Stark stats: 40 mn traders may gain, 122 mn consumers could lose if retail FDI is trashed

29 Nov,2011

By Smriti Seth

 

The consumer is not king, apparently. The hullabaloo over easing foreign investment norms in multi-brand retail is centered on the notional loss to a fraction of traders in the country and the consumer has been passed over.

A comparison of potential gainers and losers in the government’s move to open up the country’s $450 billion (over Rs 20 lakh crore) retail segment to foreign direct investment (FDI) reveals that while a section of 40 million traders are likely to be affected by competition from organised modern retail, about 122 million consumers stand to benefit from it.

Some experts say FDI debate underplays the importance of consumers in an economy.

“We must not forget that consumers are the most important part of our economy today. They will also be the biggest gainers from FDI in retail, thereby benefiting the entire country,” said Mr Akash Gupt, executive director at PWC.

The government on Thursday allowed 51% FDI in multi-brand retail, but restricted it to cities with population in excess of one million. It also raised FDI in single brand to 100%. As per the 2011 census, consumers in the 53 most populated cities of the country add up to over 122 million. In contrast, the numbers of people connected with retailing in the country is about 40 million, according to several estimates.

In big cities, the number of people working in the retail sector is likely to be lot less.

Buyers are expected to benefit the most from the increased competition in the retail industry in terms of prices and quality. “Competition will push prices down and improve quality of products,” Mr Gupt said.

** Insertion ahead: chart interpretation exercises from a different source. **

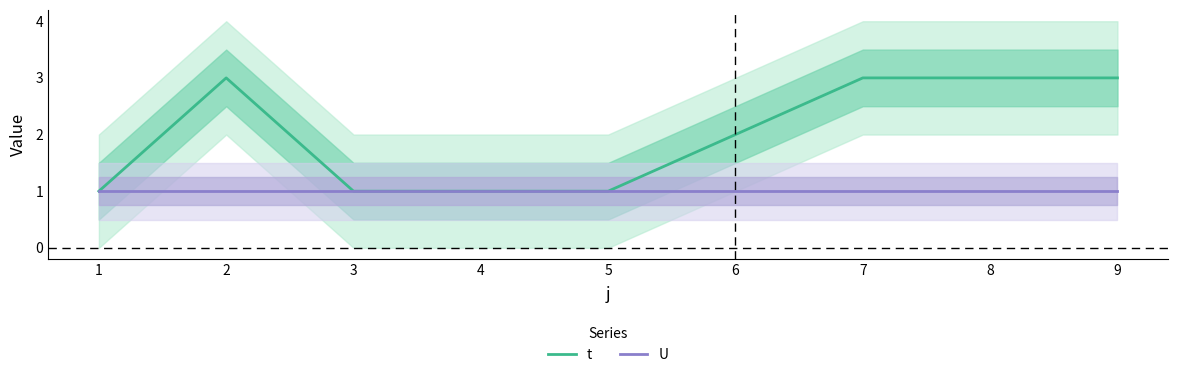

What is the sum of the U values at 2 and 1?

2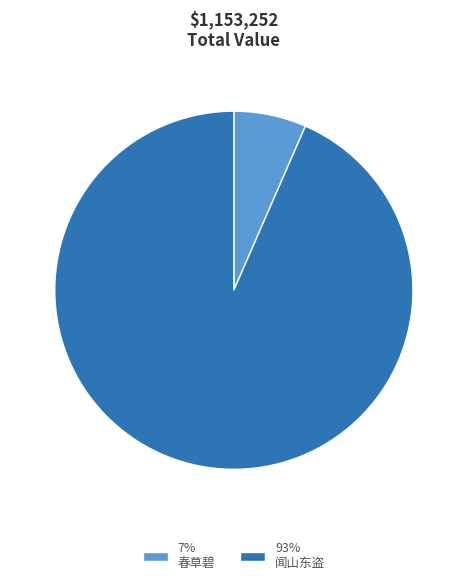

To the nearest percent, what is the combined percentage of 闻山东盗所谓丁一箭者拥数万众临江破黄州官吏皆保武昌江湖间骚然未知备禦之策感而赋诗 and 春草碧·紫箫吹破黄州月?

100%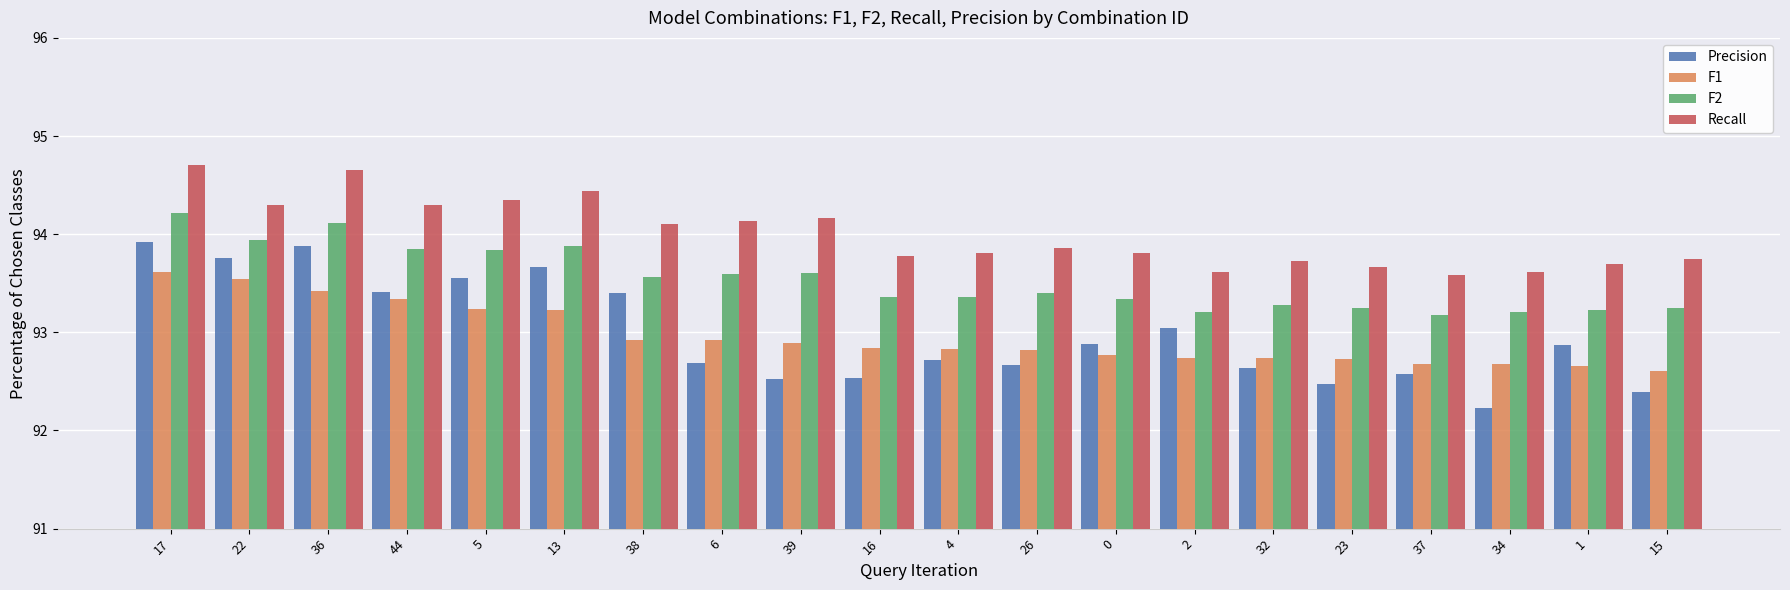

Which series changed the most between 6 and 37?

Recall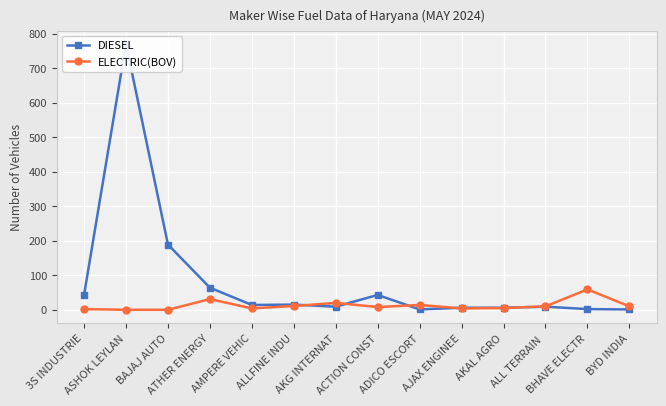

Reading left to right, list all the values displayed in this chart.

DIESEL: 43	770	189	64	14	15	9	43	1	6	6	9	2	1
ELECTRIC(BOV): 2	0	0	31	4	11	20	8	14	4	5	10	59	10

Despite the apparent benefit to consumers, some political parties and state chief ministers have come out strongly against the government move. Eleven states have said they will not allow supermarket chains to set up shop. On Monday, the parliament was adjourned because of the uproar.

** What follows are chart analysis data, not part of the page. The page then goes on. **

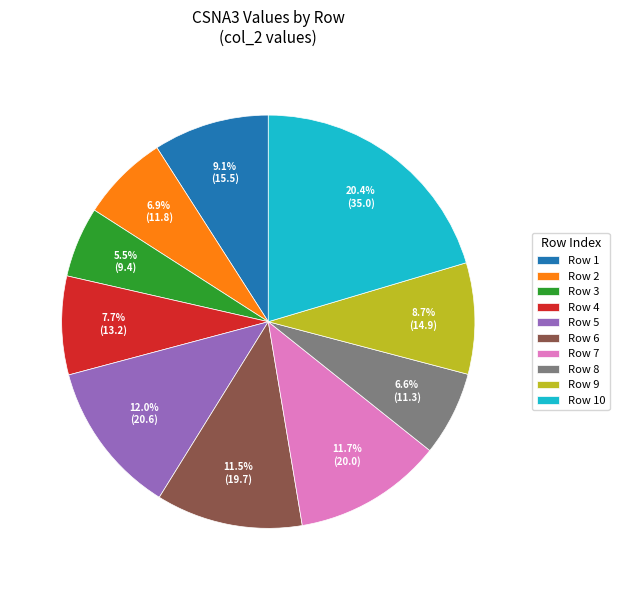

Is the sum of Row 8 and Row 2 greater than half?

No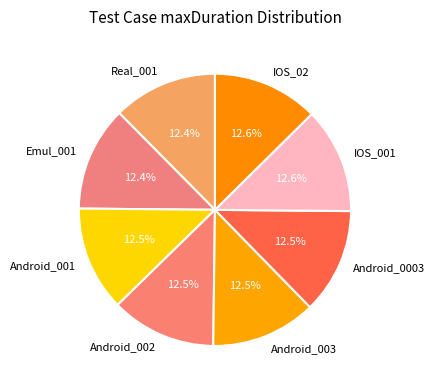

Is IOS_02 the majority of the pie?

No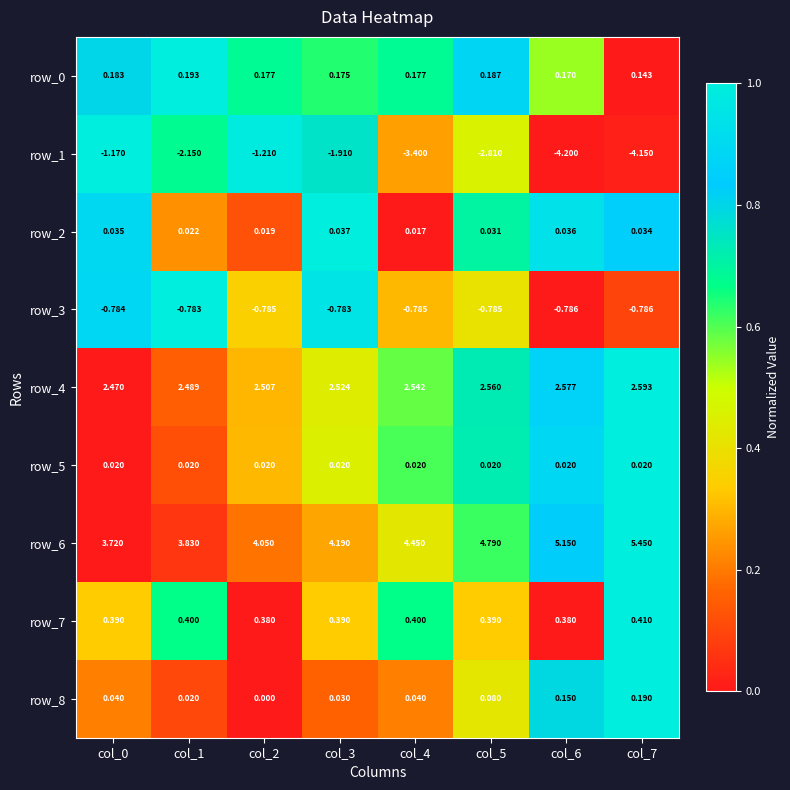

Is the value of row_7 at col_0 greater than the value of row_2 at col_6?

Yes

The opposition could restrict access for foreign retailers such as Walmart and Tesco to only about 25 big cities.

Experts debunk the entire notion of FDI-funded modern retail causing a widespread loss of jobs in the unorganised sector, or the ‘kirana’ segment.

“Since foreign retailers are only being allowed in large cities, it should not have an impact on employment, most of which comes from smaller cities,” said Mr Mathew Joseph, co-author of the report ‘Impact of Organized Retailing on the Unorganized Sector’ published by ICRIER, a think tank.

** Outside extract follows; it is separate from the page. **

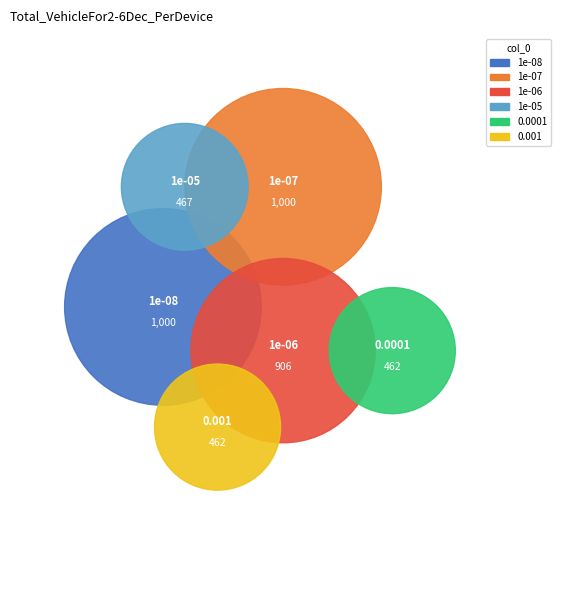

To the nearest percent, what percentage of the pie is 0.001?

11%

“It might have some effect on profitability of small retailers in the beginning, but they will have enough time to brace themselves for entry of foreign players and will recoup quickly”, the report says.

There are other stakeholders as well who stand to benefit.

As per the FDI policy approved by the cabinet, the foreign retail outlets have to necessarily source 30% of their raw materials from Indian micro and small enterprises.

The policy mandates a minimum of $100 million worth of investments, of which at least 50% has to be in back-end infrastructure, most of which will be in rural areas that will fuel employment growth there.

“Employment opportunities will be created from the need for front-end retail staff; improved supply chains will generate more jobs and sourcing goods from small industries will help in job creation as well,” said Mr Paresh Parekh, partner, retail and consumer product sector, Ernst and Young.